The U.S. government relies heavily on foreigners to purchase its debt and keep the economy running smoothly. By buying U.S. Treasury bills, foreign central banks have in the past kept dollar values high and interest rates low. For example, The Bank of Japan (BOJ) became a large buyer at the end of 2003 and early 2004, when the weakening dollar threatened to make Japanese export goods too expensive for the critical U.S. market. To remain competitive, the BOJ bought Treasuries in an attempt to keep the dollar high and Japanese exports growing.
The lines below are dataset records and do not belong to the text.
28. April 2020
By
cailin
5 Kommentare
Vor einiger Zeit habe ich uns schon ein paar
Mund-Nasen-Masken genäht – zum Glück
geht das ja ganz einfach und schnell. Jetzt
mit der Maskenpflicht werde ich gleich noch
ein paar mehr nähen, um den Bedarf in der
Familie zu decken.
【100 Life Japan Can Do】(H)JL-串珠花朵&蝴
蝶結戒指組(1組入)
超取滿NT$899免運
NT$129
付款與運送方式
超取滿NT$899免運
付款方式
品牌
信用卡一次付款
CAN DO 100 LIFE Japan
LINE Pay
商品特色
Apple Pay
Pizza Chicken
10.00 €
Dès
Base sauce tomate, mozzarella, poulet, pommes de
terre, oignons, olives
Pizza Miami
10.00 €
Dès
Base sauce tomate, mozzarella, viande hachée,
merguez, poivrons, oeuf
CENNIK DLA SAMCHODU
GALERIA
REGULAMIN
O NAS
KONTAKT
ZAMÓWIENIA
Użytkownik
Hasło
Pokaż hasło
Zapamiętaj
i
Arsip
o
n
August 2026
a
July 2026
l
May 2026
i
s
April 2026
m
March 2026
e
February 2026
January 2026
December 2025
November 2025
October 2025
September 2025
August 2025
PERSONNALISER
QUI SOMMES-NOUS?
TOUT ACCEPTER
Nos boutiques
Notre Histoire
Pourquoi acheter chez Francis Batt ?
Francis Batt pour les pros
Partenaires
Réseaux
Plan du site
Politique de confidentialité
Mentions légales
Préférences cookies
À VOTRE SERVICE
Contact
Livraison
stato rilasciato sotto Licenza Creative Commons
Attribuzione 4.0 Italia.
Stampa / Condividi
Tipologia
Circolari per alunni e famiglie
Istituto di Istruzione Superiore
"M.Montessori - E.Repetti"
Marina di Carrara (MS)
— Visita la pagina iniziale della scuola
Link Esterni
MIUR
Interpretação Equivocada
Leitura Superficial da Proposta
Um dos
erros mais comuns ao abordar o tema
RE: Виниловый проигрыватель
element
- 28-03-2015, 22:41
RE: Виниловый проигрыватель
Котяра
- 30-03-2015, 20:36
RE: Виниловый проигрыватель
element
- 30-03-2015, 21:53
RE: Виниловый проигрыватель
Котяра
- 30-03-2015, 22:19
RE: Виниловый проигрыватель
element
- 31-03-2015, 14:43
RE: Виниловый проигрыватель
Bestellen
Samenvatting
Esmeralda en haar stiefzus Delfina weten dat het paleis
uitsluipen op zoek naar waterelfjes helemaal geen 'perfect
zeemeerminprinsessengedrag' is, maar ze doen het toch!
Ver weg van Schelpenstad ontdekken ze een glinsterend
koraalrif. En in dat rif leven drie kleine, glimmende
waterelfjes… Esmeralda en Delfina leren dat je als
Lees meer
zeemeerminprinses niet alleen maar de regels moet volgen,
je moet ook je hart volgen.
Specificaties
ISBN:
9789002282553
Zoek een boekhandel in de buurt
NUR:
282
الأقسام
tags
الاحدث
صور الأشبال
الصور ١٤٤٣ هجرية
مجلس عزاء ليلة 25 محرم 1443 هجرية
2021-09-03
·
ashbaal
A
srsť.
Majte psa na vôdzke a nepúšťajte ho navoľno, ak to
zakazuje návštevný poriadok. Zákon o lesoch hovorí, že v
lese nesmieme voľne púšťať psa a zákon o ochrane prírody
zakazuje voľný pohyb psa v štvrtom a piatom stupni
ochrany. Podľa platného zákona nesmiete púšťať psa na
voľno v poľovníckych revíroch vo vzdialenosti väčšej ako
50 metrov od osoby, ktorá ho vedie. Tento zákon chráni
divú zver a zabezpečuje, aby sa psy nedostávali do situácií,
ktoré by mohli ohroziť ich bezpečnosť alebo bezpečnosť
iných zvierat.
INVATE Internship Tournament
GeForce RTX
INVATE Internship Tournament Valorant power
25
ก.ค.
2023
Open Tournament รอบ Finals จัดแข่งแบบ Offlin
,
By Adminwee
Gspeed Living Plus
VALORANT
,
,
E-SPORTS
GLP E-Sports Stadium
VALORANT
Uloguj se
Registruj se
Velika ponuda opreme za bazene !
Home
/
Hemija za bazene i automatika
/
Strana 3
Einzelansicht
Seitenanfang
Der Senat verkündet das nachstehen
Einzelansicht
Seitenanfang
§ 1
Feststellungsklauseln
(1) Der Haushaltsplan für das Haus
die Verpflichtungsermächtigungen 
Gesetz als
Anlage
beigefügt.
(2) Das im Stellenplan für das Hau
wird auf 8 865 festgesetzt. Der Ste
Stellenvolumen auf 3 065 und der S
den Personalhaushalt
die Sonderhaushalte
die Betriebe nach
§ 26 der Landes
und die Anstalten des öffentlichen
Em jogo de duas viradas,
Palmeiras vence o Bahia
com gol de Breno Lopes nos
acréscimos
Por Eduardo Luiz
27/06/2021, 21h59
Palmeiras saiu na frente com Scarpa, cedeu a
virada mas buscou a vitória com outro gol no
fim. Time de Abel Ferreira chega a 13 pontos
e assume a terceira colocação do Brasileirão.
The result of this and similar interventions by other central banks was that between 70% and 90% of U.S. government Treasuries issued at the time were purchased by foreigners.

Clearly, the level of foreign investment in U.S. Treasuries was the driving force that kept U.S. long-term interest rates low, even as many pundits predicted they would rise along with Fed tightening, potentially triggering an economic slowdown. Increased buying takes pressure off long-term rates, supporting continued borrowing for real estate, durables and business expansion. The economic engine thus keeps thundering on. But a drop in the level of Treasuries purchases by foreign banks could quickly change this by forcing rates higher.

How can you track Treasuries purchases? There is a little known weekly indicator you can use to monitor international investments by central bankers. It is related to a service the Federal Reserve offers in which it acts much like a broker for the foreign central banks. It works like this: Let’s say the BOJ wants to buy some Treasuries, they ask the Fed to do the transaction for them and to hold the Treasuries in a “Custody Account”. Every week the Fed reports how much is in the two custody categories of Treasuries and Agencies held on behalf of all foreign institutions. The weekly reports are produced in the report H.4.1 found at the Federal Reserve Web site under statistics, at: www.federalreserve.gov/releases.

Looking at the historical data, we monitor the annualized rate of purchases as a simplistic form of early warning system to give us some indication of what may be ahead for long-term interest rates and, by extension, the U.S. economy. Keeping a close watch on the details of this report over the coming months can give us a good understanding about the way the U.S. economy, and the dollar, are heading.

For the time period covered above, I conclude that foreign central banks are not buying new Treasuries. The last time the drop was this large was in 2003. Foreign central banks account for over two-thirds of total foreign purchases in the latest month of November, so they are an important sample of the overall purchases. It may be that the non-custody holders are making up for the Central banks slowing, but the data isn’t available to show that yet. My parallel lines emphasize to me that the general trend of these purchases is now down, a change from what we’ve previously seen.